- **Aufgaben**:
1) Was platziert van Gogh laut dem Text über seine Stuhlbilder auf dem gelben Stuhl?
2) Gib aus dem Text über van Goghs Stuhlbilder den Abschnitt wortgetreu wieder, der bei „Als Vincent van“ beginnt und bei „und einen Tabakbeutel.“ endet.

Als Vincent van Gogh 1888 seinen berühmten gelben Stuhl malt, hat er eine besondere Idee im Kopf: Er sieht sich selbst auf diesem Stuhl sitzen und malt davon ein Selbstporträt. Ein Selfie in absentia. Das Gemälde entsteht in Arles kurz nach der Ankunft seines Malerkollegen Paul Gauguin, mit dem er eine Künstlergemeinschaft plant. Die aber nicht zustande kommt, weil sich die beiden nur schlecht vertragen. >mehr
Schon vor der Ankunft Gauguins malte van Gogh einen leeren Stuhl mit dem Titel: «Gauguins Stuhl». Auf jenem befinden sich zwei Bücher und eine Kerze. Nun malt er den gelben Stuhl und diesmal platziert er auf diesem seine Pfeife und einen Tabakbeutel.

- **Auszüge aus Material**:
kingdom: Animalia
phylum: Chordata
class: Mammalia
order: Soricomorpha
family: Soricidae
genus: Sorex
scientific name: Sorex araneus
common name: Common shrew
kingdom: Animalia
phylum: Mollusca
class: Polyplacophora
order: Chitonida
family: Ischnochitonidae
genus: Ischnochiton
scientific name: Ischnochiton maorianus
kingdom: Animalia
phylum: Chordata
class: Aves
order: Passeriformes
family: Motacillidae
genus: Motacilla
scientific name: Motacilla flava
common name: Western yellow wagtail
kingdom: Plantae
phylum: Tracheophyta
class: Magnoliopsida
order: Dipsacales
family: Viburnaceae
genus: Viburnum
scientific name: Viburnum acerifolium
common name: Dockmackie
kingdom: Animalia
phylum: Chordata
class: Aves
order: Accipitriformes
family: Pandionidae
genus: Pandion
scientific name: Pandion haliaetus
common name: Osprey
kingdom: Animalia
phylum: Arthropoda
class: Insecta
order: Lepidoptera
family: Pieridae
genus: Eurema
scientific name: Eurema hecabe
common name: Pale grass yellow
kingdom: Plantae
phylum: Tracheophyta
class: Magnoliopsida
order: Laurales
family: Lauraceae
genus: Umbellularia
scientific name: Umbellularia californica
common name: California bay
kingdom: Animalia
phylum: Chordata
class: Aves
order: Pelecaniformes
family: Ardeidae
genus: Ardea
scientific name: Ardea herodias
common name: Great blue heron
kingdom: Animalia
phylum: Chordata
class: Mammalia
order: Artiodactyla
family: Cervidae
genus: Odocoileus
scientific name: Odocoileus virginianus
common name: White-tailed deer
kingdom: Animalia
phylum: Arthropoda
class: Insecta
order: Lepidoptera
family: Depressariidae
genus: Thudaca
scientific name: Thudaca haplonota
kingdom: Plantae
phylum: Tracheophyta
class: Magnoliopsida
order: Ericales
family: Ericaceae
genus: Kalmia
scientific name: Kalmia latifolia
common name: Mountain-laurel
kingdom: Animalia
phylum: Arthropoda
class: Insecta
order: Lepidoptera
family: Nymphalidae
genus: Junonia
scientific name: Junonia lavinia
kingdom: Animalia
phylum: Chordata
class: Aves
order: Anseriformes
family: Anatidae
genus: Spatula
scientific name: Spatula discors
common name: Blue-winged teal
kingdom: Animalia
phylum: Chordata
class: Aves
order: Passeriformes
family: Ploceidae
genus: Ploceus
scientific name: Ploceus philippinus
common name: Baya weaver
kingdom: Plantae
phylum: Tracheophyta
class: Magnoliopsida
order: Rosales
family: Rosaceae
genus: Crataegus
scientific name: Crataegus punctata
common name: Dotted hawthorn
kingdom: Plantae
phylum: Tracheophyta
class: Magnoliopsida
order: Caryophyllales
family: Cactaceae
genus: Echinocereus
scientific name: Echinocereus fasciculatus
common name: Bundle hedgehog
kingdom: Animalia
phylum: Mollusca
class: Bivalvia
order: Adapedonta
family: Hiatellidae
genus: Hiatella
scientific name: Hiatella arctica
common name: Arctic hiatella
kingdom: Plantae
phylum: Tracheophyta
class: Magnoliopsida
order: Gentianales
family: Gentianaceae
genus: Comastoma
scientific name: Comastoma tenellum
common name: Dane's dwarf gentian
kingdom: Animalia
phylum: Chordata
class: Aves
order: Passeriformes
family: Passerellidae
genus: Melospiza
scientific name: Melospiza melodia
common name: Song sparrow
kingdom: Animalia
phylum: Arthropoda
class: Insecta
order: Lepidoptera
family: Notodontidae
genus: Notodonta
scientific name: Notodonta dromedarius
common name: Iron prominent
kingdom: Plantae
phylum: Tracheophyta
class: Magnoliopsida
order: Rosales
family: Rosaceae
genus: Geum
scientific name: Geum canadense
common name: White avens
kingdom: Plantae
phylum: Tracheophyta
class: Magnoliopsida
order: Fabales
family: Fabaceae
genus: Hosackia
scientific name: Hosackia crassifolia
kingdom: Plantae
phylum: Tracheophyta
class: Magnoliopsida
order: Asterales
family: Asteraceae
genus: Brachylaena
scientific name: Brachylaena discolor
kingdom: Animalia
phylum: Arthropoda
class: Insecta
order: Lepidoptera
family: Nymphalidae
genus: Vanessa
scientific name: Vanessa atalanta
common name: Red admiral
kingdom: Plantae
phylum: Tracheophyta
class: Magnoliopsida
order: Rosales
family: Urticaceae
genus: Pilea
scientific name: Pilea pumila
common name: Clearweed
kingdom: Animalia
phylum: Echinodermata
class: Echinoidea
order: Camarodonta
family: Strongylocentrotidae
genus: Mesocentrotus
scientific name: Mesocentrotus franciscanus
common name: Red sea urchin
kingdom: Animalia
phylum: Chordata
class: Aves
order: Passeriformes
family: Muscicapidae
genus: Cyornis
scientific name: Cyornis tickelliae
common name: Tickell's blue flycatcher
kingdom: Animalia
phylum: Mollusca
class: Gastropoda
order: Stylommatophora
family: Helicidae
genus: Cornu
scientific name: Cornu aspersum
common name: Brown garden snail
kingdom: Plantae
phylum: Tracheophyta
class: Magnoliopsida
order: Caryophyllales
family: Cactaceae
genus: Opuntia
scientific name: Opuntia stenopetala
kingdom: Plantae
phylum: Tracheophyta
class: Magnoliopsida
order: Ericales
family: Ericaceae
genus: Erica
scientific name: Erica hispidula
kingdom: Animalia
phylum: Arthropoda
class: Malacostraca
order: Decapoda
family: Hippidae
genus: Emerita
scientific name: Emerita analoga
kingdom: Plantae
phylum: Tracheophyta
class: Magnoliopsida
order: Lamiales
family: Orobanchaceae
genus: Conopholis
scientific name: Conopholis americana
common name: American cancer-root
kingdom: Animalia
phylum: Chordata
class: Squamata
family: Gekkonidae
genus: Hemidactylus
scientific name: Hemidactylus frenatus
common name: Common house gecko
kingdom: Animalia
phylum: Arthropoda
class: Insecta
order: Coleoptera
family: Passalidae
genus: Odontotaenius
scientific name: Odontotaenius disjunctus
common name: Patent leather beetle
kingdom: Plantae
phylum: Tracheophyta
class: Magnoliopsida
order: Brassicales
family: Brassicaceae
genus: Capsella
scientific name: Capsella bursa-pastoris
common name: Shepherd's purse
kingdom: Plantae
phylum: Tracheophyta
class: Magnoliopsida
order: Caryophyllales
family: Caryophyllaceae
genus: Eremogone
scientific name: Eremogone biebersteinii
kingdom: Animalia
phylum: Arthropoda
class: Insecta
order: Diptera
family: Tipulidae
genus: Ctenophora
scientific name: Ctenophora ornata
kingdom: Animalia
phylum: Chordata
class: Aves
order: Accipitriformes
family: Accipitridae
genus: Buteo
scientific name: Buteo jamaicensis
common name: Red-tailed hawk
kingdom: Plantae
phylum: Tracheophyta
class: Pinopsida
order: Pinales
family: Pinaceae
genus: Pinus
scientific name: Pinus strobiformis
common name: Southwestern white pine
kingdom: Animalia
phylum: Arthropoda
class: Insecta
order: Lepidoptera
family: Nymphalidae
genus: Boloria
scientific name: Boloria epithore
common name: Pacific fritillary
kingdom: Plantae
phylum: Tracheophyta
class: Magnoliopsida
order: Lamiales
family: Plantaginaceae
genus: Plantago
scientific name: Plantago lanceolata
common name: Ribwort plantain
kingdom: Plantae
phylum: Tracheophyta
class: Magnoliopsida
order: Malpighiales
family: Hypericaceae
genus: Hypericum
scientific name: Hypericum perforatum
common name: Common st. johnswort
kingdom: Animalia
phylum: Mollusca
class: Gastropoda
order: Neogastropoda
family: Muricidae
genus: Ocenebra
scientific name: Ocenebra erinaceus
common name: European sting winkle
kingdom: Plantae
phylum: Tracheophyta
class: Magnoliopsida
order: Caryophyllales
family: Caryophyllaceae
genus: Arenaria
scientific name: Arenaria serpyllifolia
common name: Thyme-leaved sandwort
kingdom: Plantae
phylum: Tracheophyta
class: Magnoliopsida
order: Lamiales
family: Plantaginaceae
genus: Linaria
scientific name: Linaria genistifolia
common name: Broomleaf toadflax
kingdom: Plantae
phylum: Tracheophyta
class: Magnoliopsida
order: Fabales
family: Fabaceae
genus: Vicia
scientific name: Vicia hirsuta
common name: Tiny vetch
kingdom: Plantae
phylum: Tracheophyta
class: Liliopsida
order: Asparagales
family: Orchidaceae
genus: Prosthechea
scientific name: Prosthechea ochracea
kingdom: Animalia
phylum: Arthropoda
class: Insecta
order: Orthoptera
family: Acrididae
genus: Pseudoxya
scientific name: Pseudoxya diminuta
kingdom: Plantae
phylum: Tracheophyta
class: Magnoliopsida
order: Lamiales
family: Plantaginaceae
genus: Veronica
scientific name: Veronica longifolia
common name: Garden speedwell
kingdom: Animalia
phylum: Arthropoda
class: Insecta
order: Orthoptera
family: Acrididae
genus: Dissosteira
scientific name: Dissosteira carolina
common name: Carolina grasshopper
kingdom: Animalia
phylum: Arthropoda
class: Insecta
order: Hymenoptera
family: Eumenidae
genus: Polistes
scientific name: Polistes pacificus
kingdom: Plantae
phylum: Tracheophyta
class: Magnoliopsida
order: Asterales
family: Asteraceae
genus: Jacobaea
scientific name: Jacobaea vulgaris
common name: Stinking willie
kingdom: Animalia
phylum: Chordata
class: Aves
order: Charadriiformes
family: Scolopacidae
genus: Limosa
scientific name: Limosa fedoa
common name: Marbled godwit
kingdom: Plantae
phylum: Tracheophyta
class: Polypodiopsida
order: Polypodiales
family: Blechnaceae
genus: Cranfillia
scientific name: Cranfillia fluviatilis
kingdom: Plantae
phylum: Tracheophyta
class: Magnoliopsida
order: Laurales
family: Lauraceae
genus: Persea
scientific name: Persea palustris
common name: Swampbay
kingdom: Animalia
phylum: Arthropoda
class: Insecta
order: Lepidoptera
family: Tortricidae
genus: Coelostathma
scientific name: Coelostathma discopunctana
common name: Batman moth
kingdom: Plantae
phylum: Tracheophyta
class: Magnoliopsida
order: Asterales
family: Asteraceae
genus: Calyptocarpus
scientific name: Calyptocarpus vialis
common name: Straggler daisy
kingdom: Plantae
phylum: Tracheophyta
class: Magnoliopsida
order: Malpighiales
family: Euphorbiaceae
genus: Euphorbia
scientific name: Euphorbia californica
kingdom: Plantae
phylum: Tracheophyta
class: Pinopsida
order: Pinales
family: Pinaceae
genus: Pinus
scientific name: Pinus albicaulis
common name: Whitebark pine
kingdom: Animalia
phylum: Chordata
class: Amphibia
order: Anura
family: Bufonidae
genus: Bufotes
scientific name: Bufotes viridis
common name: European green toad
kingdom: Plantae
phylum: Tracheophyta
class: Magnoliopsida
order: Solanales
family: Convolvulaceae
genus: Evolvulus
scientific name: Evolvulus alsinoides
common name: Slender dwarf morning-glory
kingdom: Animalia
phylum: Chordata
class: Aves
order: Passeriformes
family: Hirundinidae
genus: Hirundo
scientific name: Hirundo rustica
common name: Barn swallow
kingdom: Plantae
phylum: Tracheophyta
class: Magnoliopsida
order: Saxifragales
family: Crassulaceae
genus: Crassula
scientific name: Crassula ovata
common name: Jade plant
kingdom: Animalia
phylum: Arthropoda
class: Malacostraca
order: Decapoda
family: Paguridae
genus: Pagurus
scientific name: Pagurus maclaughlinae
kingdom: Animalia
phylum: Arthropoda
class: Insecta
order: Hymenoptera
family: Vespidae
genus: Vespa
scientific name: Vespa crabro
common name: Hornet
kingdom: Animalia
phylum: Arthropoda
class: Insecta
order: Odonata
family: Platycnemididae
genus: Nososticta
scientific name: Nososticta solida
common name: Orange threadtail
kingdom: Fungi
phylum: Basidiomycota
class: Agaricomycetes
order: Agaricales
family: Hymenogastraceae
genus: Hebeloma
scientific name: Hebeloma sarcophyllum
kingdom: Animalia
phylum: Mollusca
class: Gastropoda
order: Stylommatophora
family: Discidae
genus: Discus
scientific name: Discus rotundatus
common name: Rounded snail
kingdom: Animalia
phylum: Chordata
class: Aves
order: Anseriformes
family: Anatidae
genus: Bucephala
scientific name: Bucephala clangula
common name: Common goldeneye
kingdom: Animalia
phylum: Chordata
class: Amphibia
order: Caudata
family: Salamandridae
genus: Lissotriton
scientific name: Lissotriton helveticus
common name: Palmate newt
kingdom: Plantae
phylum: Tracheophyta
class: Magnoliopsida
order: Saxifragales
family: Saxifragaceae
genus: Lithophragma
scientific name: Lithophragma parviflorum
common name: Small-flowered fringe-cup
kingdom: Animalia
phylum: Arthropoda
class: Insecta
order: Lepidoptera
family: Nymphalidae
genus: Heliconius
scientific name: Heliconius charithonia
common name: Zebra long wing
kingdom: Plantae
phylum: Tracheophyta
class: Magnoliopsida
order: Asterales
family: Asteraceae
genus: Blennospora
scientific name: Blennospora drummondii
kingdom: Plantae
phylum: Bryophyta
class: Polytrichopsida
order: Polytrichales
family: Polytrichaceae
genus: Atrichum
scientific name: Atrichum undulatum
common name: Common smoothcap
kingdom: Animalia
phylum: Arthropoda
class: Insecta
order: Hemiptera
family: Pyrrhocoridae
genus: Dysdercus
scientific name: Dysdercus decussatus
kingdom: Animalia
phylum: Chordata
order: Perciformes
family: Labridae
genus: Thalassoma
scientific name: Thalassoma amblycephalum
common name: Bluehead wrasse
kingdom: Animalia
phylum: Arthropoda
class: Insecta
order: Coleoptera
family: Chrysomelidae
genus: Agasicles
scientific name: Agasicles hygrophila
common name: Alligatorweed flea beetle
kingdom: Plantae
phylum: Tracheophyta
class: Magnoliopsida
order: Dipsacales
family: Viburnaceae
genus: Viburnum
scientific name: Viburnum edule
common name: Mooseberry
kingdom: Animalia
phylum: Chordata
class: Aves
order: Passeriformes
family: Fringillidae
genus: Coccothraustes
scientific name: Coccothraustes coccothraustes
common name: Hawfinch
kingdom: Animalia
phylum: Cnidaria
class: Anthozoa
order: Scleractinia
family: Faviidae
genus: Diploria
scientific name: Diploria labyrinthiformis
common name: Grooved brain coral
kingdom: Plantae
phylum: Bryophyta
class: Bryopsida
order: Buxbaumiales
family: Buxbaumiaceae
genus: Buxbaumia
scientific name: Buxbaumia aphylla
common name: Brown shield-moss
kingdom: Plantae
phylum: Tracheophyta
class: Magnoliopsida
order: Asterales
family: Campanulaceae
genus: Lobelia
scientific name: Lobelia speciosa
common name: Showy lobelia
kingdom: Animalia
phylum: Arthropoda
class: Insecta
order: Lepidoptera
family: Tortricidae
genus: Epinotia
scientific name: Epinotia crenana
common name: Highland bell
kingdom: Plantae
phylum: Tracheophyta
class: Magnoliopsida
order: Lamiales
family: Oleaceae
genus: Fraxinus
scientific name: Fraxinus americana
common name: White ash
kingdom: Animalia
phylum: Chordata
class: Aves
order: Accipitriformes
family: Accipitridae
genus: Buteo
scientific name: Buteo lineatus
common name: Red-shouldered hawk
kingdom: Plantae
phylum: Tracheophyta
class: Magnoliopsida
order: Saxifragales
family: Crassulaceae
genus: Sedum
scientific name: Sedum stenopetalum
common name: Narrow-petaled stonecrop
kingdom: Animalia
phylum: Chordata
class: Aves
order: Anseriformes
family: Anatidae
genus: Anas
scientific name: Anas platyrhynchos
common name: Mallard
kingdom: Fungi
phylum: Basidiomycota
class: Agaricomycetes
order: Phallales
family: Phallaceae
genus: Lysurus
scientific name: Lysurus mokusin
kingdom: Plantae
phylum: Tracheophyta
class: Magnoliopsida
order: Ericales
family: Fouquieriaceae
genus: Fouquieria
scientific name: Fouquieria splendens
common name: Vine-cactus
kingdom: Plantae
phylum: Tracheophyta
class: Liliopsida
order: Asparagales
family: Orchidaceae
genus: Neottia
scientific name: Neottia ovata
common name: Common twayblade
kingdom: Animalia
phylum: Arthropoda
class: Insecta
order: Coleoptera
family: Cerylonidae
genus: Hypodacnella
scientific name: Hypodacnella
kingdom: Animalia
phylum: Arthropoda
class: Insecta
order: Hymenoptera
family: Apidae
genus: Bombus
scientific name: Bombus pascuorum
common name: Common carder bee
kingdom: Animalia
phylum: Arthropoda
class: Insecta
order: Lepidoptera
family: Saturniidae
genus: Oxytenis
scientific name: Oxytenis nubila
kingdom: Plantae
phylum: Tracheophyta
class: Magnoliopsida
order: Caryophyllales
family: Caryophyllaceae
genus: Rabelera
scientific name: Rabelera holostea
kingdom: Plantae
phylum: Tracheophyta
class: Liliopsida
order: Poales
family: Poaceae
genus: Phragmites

- **Antworten**:
1) Seine Pfeife und einen Tabakbeutel.

2)
Als Vincent van Gogh 1888 seinen berühmten gelben Stuhl malt, hat er eine besondere Idee im Kopf: Er sieht sich selbst auf diesem Stuhl sitzen und malt davon ein Selbstporträt. Ein Selfie in absentia. Das Gemälde entsteht in Arles kurz nach der Ankunft seines Malerkollegen Paul Gauguin, mit dem er eine Künstlergemeinschaft plant. Die aber nicht zustande kommt, weil sich die beiden nur schlecht vertragen. >mehr
Schon vor der Ankunft Gauguins malte van Gogh einen leeren Stuhl mit dem Titel: «Gauguins Stuhl». Auf jenem befinden sich zwei Bücher und eine Kerze. Nun malt er den gelben Stuhl und diesmal platziert er auf diesem seine Pfeife und einen Tabakbeutel.